I missed that , but thin film and nano would give much more surface and shorter electrolight path , as well as less active material


----------



## aeroscott (Jan 5, 2008)

and they may be printable with inkjet


----------



## ga2500ev (Apr 20, 2008)

Nickel Iron has a ton of issues:

1) Efficiency: According to this page:

http://www.windsun.com/Batteries/Battery_FAQ.htm

They only have 70% efficiency. So you have to drop a lot of power in them to charge.

2) Slow discharge capacity. You simply can't drop a lot of power out of them quickly. 

3) Low power to weight ratio. Only 55% of lead acid.

The last two are from the corresponding Wikipedia pages.

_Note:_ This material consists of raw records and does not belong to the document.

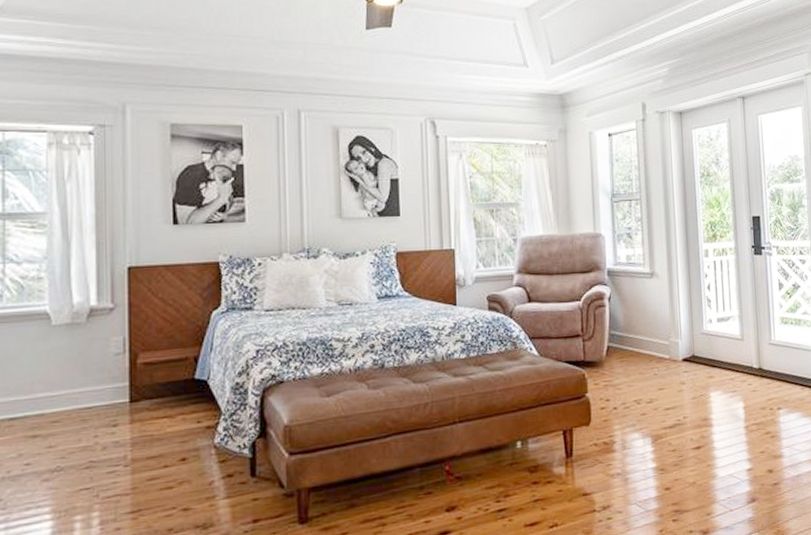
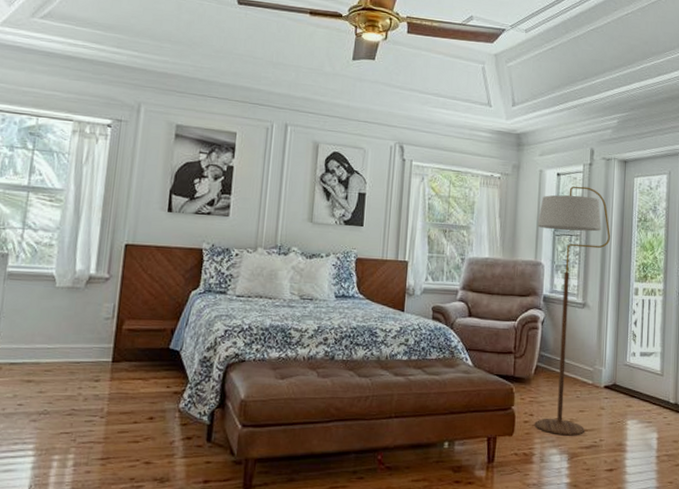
floor lamp: none [592,145,673,418] -> present [534,186,611,436]

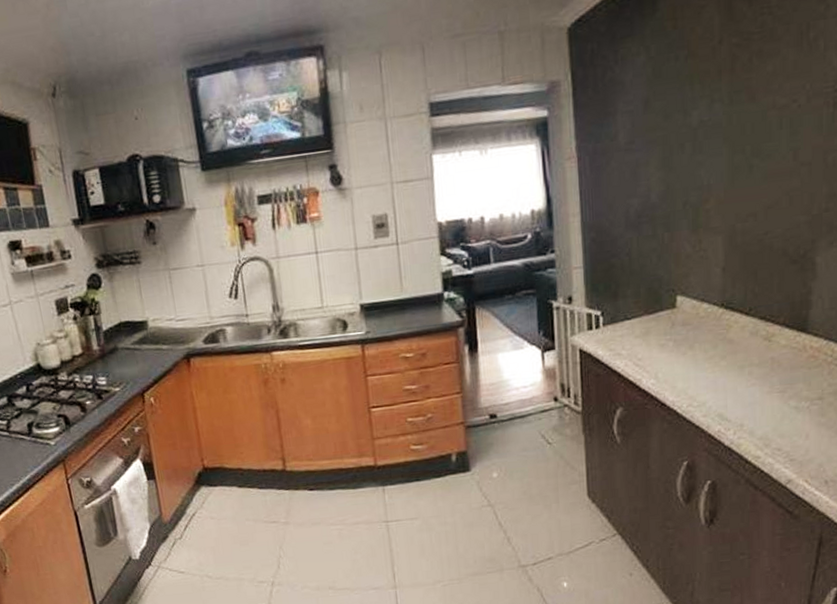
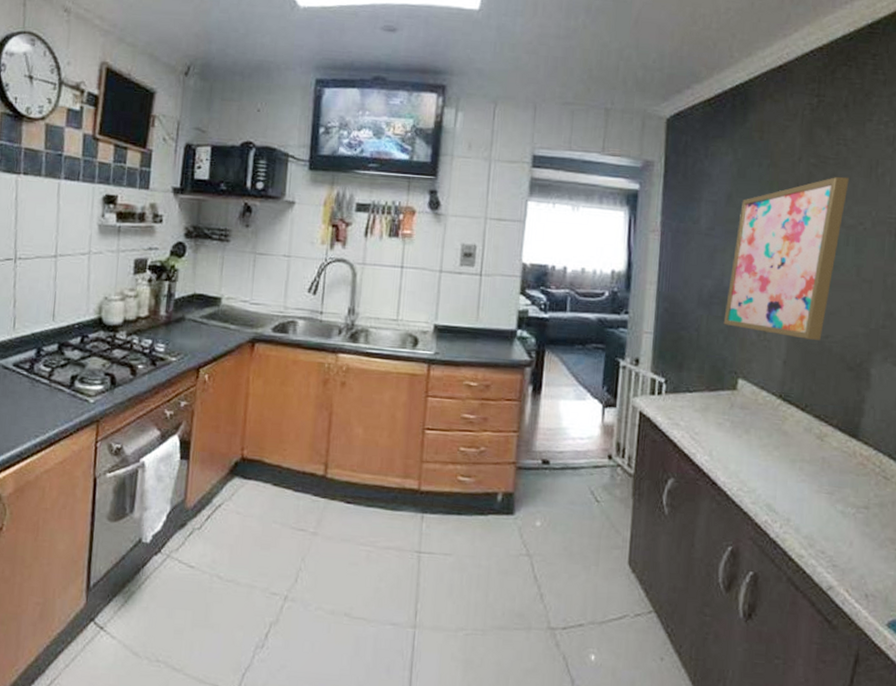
wall art: none [655,50,778,243] -> present [723,176,850,340]

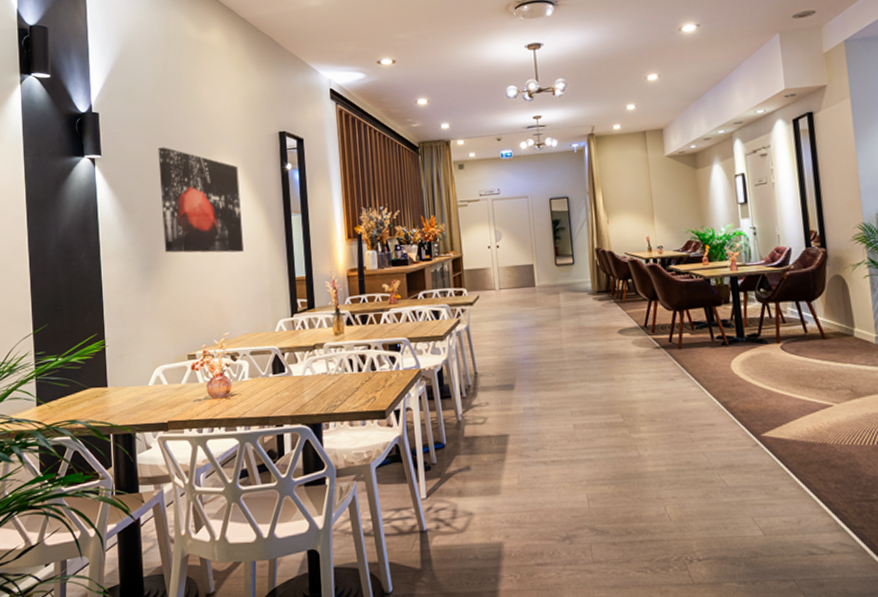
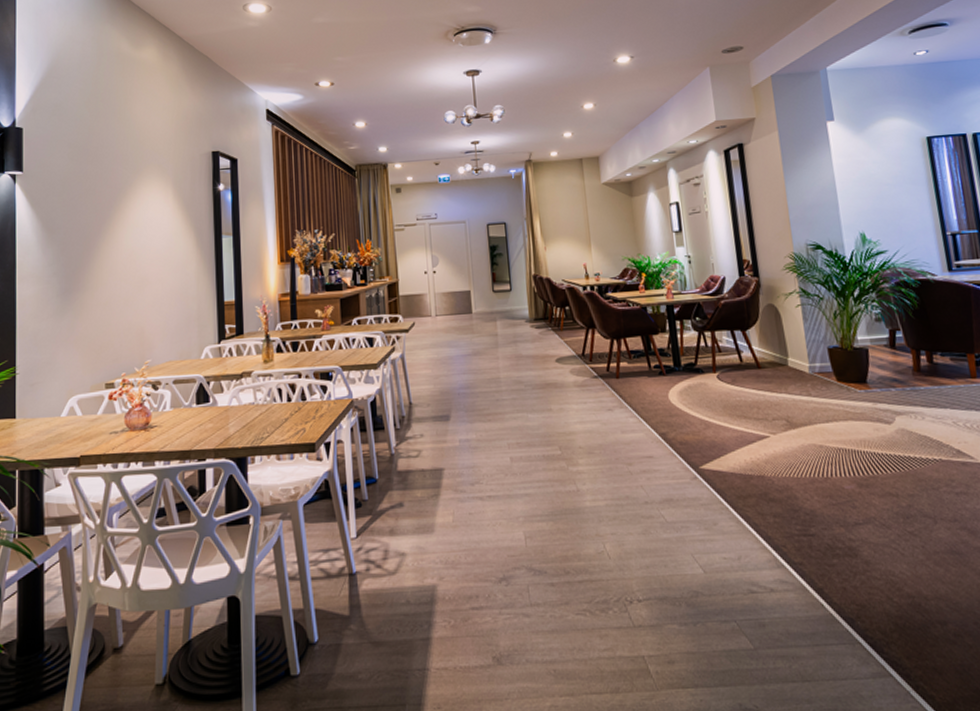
wall art: present [158,147,243,253] -> none [84,164,170,276]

http://en.wikipedia.org/wiki/Nickel-iron_battery
http://en.wikipedia.org/wiki/Lead-acid_battery

Not a winner. Unfortunately.

ga2500ev


----------



## ElectriCar (Jun 15, 2008)

It'll cost a fortune for a 156V system to get 30kw or so. I'll pass...


----------



## rebenergy (Apr 18, 2008)

Also very sensitive to temprture, T Edison spent years attempting to improve them,


----------



## aeroscott (Jan 5, 2008)

my bet is he got futher then we heard


----------



## Coley (Jul 26, 2007)

They were made until 1972 by EXIDE. They must have been fairly good and lasted quite a long time.


----------